# Required work:
Under this line are the records; write out word for word the part that begins at the line containing "left front paw: (540, 366)" and ends at the line containing "left hip: (792, 311)", and no more.

++++++++

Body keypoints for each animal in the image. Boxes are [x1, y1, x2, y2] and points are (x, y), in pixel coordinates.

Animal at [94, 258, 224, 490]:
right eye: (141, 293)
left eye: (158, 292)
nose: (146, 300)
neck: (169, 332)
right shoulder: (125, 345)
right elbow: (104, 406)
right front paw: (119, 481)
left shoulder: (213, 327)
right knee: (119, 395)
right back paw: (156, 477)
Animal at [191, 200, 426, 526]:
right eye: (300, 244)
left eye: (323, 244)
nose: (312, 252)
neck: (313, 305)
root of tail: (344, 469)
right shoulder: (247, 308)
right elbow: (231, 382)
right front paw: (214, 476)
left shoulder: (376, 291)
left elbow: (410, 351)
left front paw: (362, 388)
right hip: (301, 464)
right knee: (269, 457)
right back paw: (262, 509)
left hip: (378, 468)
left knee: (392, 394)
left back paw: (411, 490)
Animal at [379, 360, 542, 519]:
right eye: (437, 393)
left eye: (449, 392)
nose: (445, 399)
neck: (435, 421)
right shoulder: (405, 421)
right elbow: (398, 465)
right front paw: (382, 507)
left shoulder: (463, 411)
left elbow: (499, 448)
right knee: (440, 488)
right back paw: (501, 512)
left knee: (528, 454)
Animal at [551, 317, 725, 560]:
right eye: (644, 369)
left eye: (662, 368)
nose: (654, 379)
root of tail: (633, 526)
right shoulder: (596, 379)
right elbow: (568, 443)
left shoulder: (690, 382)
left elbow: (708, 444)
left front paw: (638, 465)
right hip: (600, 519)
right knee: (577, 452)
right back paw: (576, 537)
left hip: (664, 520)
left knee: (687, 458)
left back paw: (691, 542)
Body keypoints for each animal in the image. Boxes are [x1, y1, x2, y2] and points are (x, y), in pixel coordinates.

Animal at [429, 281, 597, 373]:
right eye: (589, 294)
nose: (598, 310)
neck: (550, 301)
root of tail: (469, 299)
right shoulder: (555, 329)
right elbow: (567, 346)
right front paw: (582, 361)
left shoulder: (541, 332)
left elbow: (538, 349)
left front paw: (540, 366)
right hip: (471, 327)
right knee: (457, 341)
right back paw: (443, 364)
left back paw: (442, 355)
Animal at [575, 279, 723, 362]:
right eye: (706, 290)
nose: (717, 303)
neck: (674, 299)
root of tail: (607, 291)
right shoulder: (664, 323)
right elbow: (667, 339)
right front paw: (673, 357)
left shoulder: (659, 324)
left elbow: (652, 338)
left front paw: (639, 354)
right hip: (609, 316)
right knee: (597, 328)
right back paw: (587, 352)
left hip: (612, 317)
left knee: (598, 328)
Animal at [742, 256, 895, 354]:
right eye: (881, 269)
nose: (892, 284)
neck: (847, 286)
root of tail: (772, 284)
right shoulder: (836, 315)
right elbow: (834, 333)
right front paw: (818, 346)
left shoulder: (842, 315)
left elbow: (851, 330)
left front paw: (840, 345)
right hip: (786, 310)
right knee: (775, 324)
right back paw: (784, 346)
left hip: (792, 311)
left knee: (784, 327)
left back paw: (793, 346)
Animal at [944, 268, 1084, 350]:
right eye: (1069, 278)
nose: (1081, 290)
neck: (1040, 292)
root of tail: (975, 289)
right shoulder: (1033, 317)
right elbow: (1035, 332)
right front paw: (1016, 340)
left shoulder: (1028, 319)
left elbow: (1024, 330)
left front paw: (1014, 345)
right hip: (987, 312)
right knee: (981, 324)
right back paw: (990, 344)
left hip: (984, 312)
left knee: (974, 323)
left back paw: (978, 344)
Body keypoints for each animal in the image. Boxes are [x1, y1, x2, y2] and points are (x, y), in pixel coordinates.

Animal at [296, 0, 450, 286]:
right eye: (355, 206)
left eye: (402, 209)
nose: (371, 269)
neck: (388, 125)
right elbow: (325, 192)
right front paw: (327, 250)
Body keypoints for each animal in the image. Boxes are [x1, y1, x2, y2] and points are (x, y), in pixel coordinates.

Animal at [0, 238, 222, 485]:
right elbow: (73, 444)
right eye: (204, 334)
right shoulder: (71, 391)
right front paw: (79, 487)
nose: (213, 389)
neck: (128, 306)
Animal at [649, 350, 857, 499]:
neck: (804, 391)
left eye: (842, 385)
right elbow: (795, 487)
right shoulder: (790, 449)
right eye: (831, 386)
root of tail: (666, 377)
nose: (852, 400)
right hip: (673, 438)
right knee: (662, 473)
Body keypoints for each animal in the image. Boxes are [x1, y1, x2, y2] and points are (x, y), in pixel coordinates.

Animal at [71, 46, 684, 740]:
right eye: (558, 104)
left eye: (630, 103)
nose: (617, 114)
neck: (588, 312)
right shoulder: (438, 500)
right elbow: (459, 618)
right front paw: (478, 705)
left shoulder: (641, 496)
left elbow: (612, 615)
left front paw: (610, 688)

++++++++

# The completed task:
left front paw: (540, 366)
right hip: (471, 327)
right knee: (457, 341)
right back paw: (443, 364)
left back paw: (442, 355)
Animal at [575, 279, 723, 362]:
right eye: (706, 290)
nose: (717, 303)
neck: (674, 299)
root of tail: (607, 291)
right shoulder: (664, 323)
right elbow: (667, 339)
right front paw: (673, 357)
left shoulder: (659, 324)
left elbow: (652, 338)
left front paw: (639, 354)
right hip: (609, 316)
right knee: (597, 328)
right back paw: (587, 352)
left hip: (612, 317)
left knee: (598, 328)
Animal at [742, 256, 895, 354]:
right eye: (881, 269)
nose: (892, 284)
neck: (847, 286)
root of tail: (772, 284)
right shoulder: (836, 315)
right elbow: (834, 333)
right front paw: (818, 346)
left shoulder: (842, 315)
left elbow: (851, 330)
left front paw: (840, 345)
right hip: (786, 310)
right knee: (775, 324)
right back paw: (784, 346)
left hip: (792, 311)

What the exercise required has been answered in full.